=== TRAVAIL DEMANDÉ 1 ===
Recopiez fidèlement le passage du récit de l'expulsion de la famille qui s'ouvre sur les mots contenant « Le jour suivant, il » et se termine par « demeuraient avec nous. ».
=== TRAVAIL DEMANDÉ 2 ===
Poursuivez le récit de l'expulsion de la famille à partir du point où il s'arrête.

=== EXTRAIT À LIRE ===
Ma femme et mes enfants se mettent à pleurer, tant ils ont froid. Ils supplient nos gardiens. Enfin on me laisse aller. je me rends chez le président de la ville, un de nos anciens ouvriers, homme sans aucune instruction. Quand je suis en sa présence, il se montre très gêné ; il n'ose pas me regarder en face. Après de longues supplications, j'obtiens enfin qu'il donne l'ordre de rédiger pour moi la permission d'occuper une mansarde. Quand nous pénétrons dans le local qui nous est assigné, nous ne sommes pas peu étonnés d'y trouver déjà une trentaine de personnes ; et nous arrivons six ! Il y avait à peine la place de s'y coucher en rangs serrés. Nous étions dans une situation bien pénible, tout à coup pauvres comme des mendiants, sans foyer ni ressources, chassés de notre propre maison. Celui qui a passé par là peut seul comprendre l'horreur de notre position. Nous n'avions ni lit pour nous coucher, ni siège pour nous asseoir. Le lendemain j'allai sans rien dire dans notre maison et il en ramenai l'indispensable. Je courais ainsi un grand danger, mais j'y étais contraint par la nécessité, et d'ailleurs on ne fit pas attention à moi.

Le jour suivant, il vint des cavaliers qui m'appelèrent dehors. Toutes ces émotions avaient déjà rendu ma femme et mes enfants presque malades, ainsi que toutes les personnes qui demeuraient avec nous.

=== ENTRÉES FOURNIES ===
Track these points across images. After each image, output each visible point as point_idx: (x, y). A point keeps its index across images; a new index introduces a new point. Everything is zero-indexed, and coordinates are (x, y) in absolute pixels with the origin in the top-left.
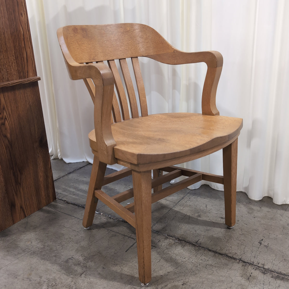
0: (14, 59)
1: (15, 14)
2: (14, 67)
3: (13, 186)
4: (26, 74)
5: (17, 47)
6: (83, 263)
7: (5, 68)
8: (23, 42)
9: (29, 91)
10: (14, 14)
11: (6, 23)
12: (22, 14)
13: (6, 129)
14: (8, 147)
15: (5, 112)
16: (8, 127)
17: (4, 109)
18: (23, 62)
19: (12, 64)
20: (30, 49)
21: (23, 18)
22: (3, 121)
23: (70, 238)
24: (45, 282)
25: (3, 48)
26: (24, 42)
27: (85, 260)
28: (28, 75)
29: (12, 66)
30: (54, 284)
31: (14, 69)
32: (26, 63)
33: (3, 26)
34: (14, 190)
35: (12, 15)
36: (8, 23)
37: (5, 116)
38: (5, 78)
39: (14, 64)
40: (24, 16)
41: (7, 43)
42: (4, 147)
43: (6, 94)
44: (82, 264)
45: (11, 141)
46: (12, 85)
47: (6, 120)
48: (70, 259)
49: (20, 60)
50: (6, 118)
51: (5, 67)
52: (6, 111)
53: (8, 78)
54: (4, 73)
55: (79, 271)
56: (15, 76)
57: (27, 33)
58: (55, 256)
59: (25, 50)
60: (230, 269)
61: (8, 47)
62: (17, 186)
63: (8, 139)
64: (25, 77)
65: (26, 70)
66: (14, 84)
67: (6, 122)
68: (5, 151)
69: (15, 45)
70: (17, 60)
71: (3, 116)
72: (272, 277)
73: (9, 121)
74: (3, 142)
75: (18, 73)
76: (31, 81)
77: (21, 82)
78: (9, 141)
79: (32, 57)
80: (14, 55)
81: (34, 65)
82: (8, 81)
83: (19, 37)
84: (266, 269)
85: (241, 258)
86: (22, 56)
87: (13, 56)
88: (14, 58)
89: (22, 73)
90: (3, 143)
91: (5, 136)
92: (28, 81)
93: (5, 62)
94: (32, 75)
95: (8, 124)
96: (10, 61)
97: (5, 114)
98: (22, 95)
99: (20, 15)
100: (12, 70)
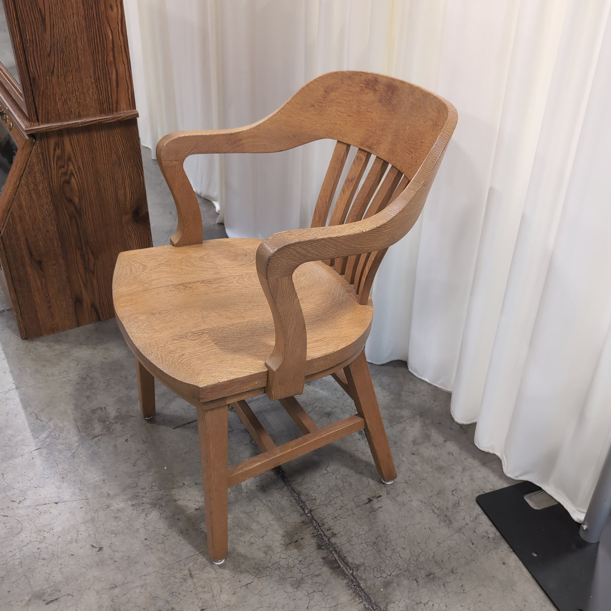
0: (91, 82)
1: (98, 8)
2: (91, 94)
3: (79, 273)
4: (115, 105)
5: (98, 62)
6: (110, 422)
7: (74, 97)
8: (111, 54)
9: (117, 134)
10: (95, 8)
11: (80, 23)
12: (111, 7)
13: (72, 190)
14: (75, 217)
15: (70, 164)
16: (76, 188)
17: (69, 160)
18: (109, 87)
19: (88, 90)
20: (124, 65)
21: (114, 14)
22: (67, 178)
23: (126, 377)
24: (50, 427)
25: (72, 65)
26: (114, 53)
27: (116, 417)
28: (117, 107)
29: (88, 93)
30: (57, 435)
31: (91, 99)
32: (115, 89)
33: (75, 29)
34: (82, 279)
35: (92, 9)
36: (83, 23)
37: (72, 170)
38: (74, 112)
39: (91, 90)
40: (115, 10)
41: (80, 57)
42: (68, 217)
43: (75, 137)
44: (107, 423)
45: (80, 208)
46: (82, 125)
47: (72, 176)
48: (101, 408)
49: (103, 83)
50: (72, 174)
51: (74, 95)
52: (72, 163)
53: (79, 113)
54: (73, 106)
55: (96, 431)
56: (92, 110)
57: (121, 38)
58: (88, 397)
59: (114, 66)
60: (281, 518)
61: (81, 63)
62: (88, 275)
63: (74, 204)
64: (111, 111)
65: (114, 98)
66: (87, 124)
67: (73, 180)
68: (69, 223)
69: (95, 58)
70: (99, 84)
71: (67, 170)
72: (323, 558)
73: (78, 179)
74: (66, 208)
75: (98, 104)
76: (118, 119)
77: (100, 121)
78: (76, 208)
79: (127, 78)
80: (92, 75)
81: (131, 92)
82: (79, 117)
83: (104, 45)
84: (331, 542)
85: (313, 510)
86: (108, 77)
87: (91, 77)
88: (93, 81)
89: (108, 105)
90: (65, 210)
91: (70, 201)
92: (113, 119)
93: (76, 87)
94: (125, 107)
95: (75, 183)
96: (84, 85)
97: (71, 167)
98: (104, 139)
99: (108, 8)
100: (88, 100)
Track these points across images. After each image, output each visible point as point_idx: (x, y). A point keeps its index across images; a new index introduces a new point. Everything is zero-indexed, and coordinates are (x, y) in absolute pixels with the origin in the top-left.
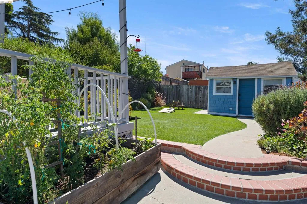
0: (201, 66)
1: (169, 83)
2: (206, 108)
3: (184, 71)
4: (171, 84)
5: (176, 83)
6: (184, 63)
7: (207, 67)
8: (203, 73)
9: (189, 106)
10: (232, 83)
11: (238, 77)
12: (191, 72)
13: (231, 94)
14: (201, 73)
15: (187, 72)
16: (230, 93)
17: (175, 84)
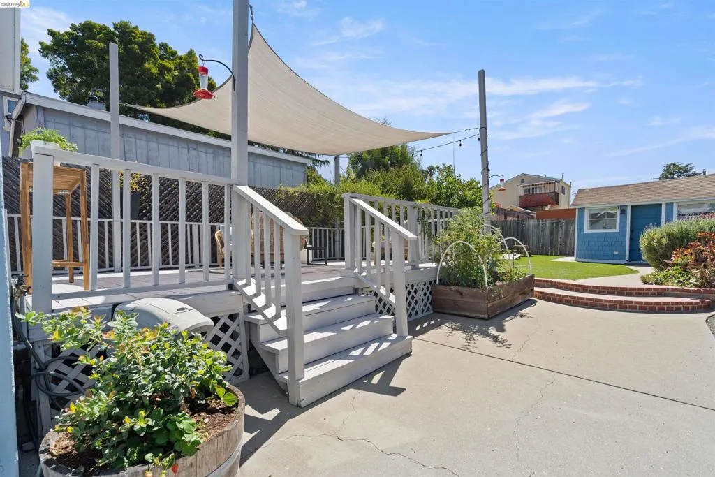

=== RÉSULTAT OBTENU 1 ===
Le jour suivant, il vint des cavaliers qui m'appelèrent dehors. Toutes ces émotions avaient déjà rendu ma femme et mes enfants presque malades, ainsi que toutes les personnes qui demeuraient avec nous.

=== RÉSULTAT OBTENU 2 ===
En compagnie de quelques hommes, entre autres de mon beau-frère, on nous poussa en troupe hors de la ville.
- Vois-tu ? Ils vont nous fusiller ! me dit au souffle un de mes compagnons. Cela ne me troubla pas, je n'avais aucune peur ; je me sentais dans une paix profonde et même je me demandais avec une certaine curiosité comment Dieu allait nous délivrer. Les dernières maisons disparurent, la ville était loin derrière nous. Alors nous vîmes clairement que l'on nous menait à la mort, et tous sans doute firent monter vers Dieu leurs plaintes et leurs soupirs. Soudain le chef du détachement commanda : Halte ! Nos gardes se concertèrent à mi-voix, puis on nous ordonna de faire demi-tour ; on nous ramena en ville et on nous enferma dans un local non chauffé. Le lendemain, nos proches apprirent où nous étions et nous apportèrent à manger. Plus tard, on nous transféra dans une ancienne salle de police où se trouvaient déjà dix-huit hommes. Ce local non plus n'était pas chauffé et nous n'avions pour nous coucher que le pavé nu et froid. Mais peu à peu nous nous habituâmes à ces incommodités.

Nos proches tentèrent naturellement tout ce qu'ils purent pour nous libérer, et deux d'entre nous réussirent en effet, au prix de grosses sommes d'argent payées par leurs femmes, à recouvrer la liberté. Pour mon compte, je dus rester en prison.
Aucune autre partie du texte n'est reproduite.